Bahnunterführung Wöllsteiner Strasse: kein Blitzer aber verbesserte Schutzstreifen

In der Sitzung des Ausschusses für Stadtplanung, Bauwesen, Umwelt und Verkehr (PLUV) am 4.2.2026 wurde diese Mitteilung mit keinem Wort hinterfragt. Zur Bahnunterführung in der Wöllsteiner Strasse berichtet die Stadtverwaltung in der Drucksache 26/133 über eine Forderung der RAD AG: „zusätzlich sollte dort eine Dauerblitzanlage in beide Richtungen installiert werden. Nur ganz wenige Fahrer halten sich an die 30 km/h Regel“. Dann wird festgestellt: „wurde bereits Ende 2025 ungesetzt(*)“.

Die optisch hervorgehobenen Schutzstreifen helfen den Autofahrer*Innen zweifelsfrei bei der Rücksichtnahme auf die Radler.

Ein Dauerblitzer in der Wöllsteiner Strasse? Der war nicht nur der tourismusbeitrag-so-nicht.de-Redaktion bisher nicht aufgefallen. Weil es ihn gar nicht gibt. Die pauschale Aussage zur Umsetzung bezog sich lediglich auf die verbesserten Schutzstreifen nördlich und südlich der Unterführung. Das stellte die Stadtverwaltung auf Anfrage klar. Auch wieso der Blitzer den Weg in die Mitteilungsvorlage fand, teilte die Stadtpressestelle auf Anfrage erfreulich transparent mit:

Geblitzt wird weder von der einen noch von der anderen Seite.

„Die Forderung einer Dauerblitzanlage entstammt, wie die Schutzstreifen auch, einer Unter-AG der RAD AG. Die Blitzanlage liegt nicht im Zuständigkeitsbereich der Stadt.

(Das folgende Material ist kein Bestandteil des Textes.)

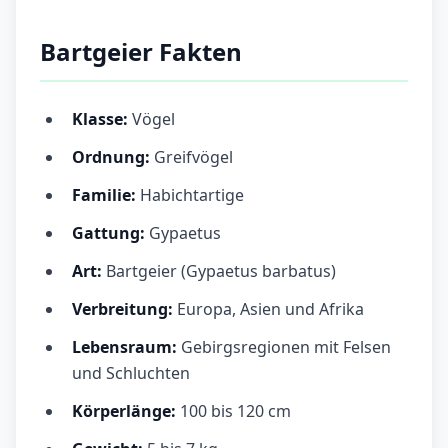
Bartgeier Fakten
Klasse:
Vögel
Ordnung:
Greifvögel
Familie:
Habichtartige
Gattung:
Gypaetus
Art:
Bartgeier (Gypaetus barbatus)
Verbreitung:
Europa, Asien und Afrika
Lebensraum:
Gebirgsregionen mit Felsen
und Schluchten
Körperlänge:
100 bis 120 cm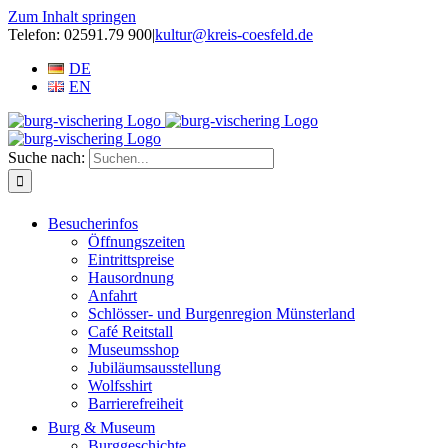
Zum Inhalt springen
Telefon: 02591.79 900
|
kultur@kreis-coesfeld.de
DE
EN
Suche nach:
Besucherinfos
Öffnungszeiten
Eintrittspreise
Hausordnung
Anfahrt
Schlösser- und Burgenregion Münsterland
Café Reitstall
Museumsshop
Jubiläumsausstellung
Wolfsshirt
Barrierefreiheit
Burg & Museum
Burggeschichte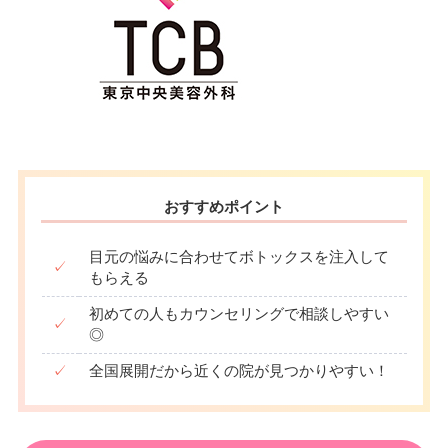
おすすめポイント
目元の悩みに合わせてボトックスを注入して
✓
もらえる
初めての人もカウンセリングで相談しやすい
✓
◎
✓
全国展開だから近くの院が見つかりやすい！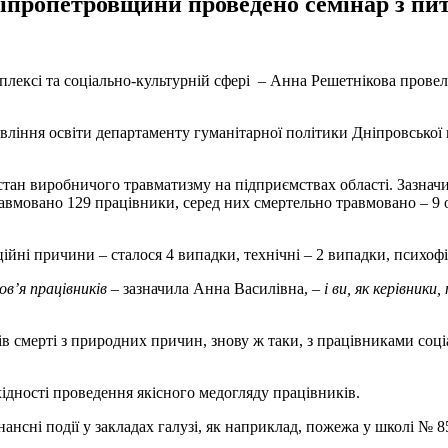
іпропетровщини проведено семінар з пит
лексі та соціально-культурній сфері – Анна Решетнікова провел
ління освіти департаменту гуманітарної політики Дніпровської м
стан виробничого травматизму на підприємствах області. Зазнач
травмовано 129 працівники, серед них смертельно травмовано – 9 
ійні причини – сталося 4 випадки, технічні – 2 випадки, психофіз
в’я працівників
– зазначила Анна Василівна, –
і ви, як керівник
в смерті з природних причин, знову ж таки, з працівниками соціа
ідності проведення якісного медогляду працівників.
ансні події у закладах галузі, як наприклад, пожежа у школі № 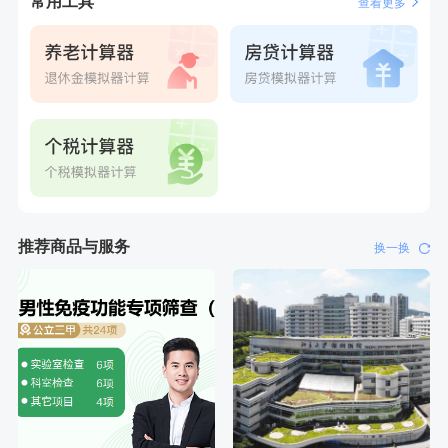
常用工具
查看更多
推荐商品与服务
换一换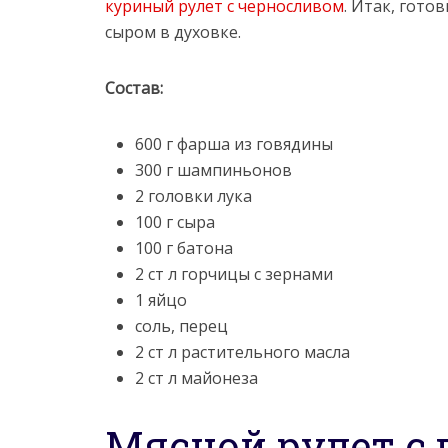
куриный рулет с черносливом
. Итак, гото
сыром в духовке.
Состав:
600 г фарша из говядины
300 г шампиньонов
2 головки лука
100 г сыра
100 г батона
2 ст л горчицы с зернами
1 яйцо
соль, перец
2 ст л растительного масла
2 ст л майонеза
Мясной рулет с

Es erschien jedoch wichtig darauf hinzuweisen, dass zur Vermeidung von Gefahren eine Blitzanlage an dieser Stelle sinnvoll und zielführend wirken könnte“. Das wäre dann ja geklärt. Offen ist allerdings die Frage, warum die Mitglieder des Ausschusses das nicht hinterfragten und aufklärten. Sondern einfach so hinnahmen.

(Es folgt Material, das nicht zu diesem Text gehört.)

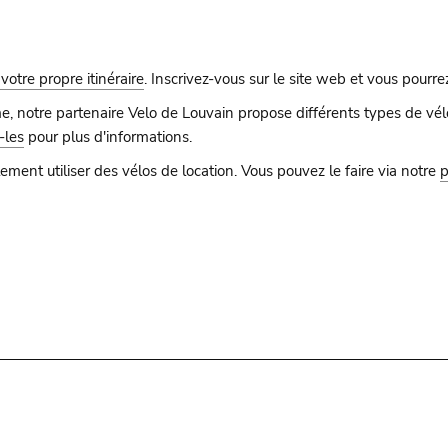
 votre propre itinéraire
. Inscrivez-vous sur le site web et vous pourr
e, notre partenaire Velo de Louvain propose différents types de vél
-les
pour plus d'informations.
ment utiliser des vélos de location. Vous pouvez le faire via notre
p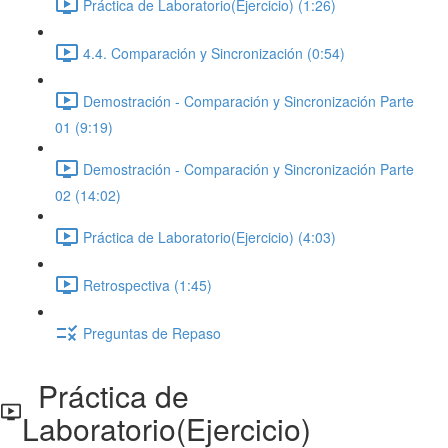
Práctica de Laboratorio(Ejercicio) (1:26)
4.4. Comparación y Sincronización (0:54)
Demostración - Comparación y Sincronización Parte
01 (9:19)
Demostración - Comparación y Sincronización Parte
02 (14:02)
Práctica de Laboratorio(Ejercicio) (4:03)
Retrospectiva (1:45)
Preguntas de Repaso
Práctica de
Laboratorio(Ejercicio)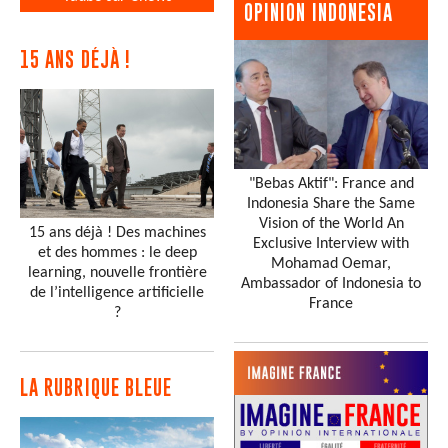
OPINION INDONESIA
15 ANS DÉJÀ !
"Bebas Aktif": France and
Indonesia Share the Same
Vision of the World An
15 ans déjà ! Des machines
Exclusive Interview with
et des hommes : le deep
Mohamad Oemar,
learning, nouvelle frontière
Ambassador of Indonesia to
de l’intelligence artificielle
France
?
LA RUBRIQUE BLEUE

Noch ungelöst ist das von der RAD AG zutreffender Weise angesprochene Problem der Ein- und Ausfahrt zum Dr.-Jacob-Gelände.

*: Die Vorsilbe „Un“ statt „Um“ kommt beim Stadtbauamt immer mal wieder vor. Oder wird unbedacht eingefügt. Fachpersonen bewerten das als „Freud’schen Verschreiber“. Den gibt es regelmäßig in den Gremiensitzungen auch als „Freud’schen Versprecher“. Paradebeispiel ist die die Aussage der damaligen Baudezernentin und Oberbürgermeisterin Dr. Heike Kaster-Meurer 2018 im PLUV. Den sie diesen als „Ausschuss für Bauunwesen“ bezeichnete.

Das „Un“gesetzt könnte man auch anders verstehen.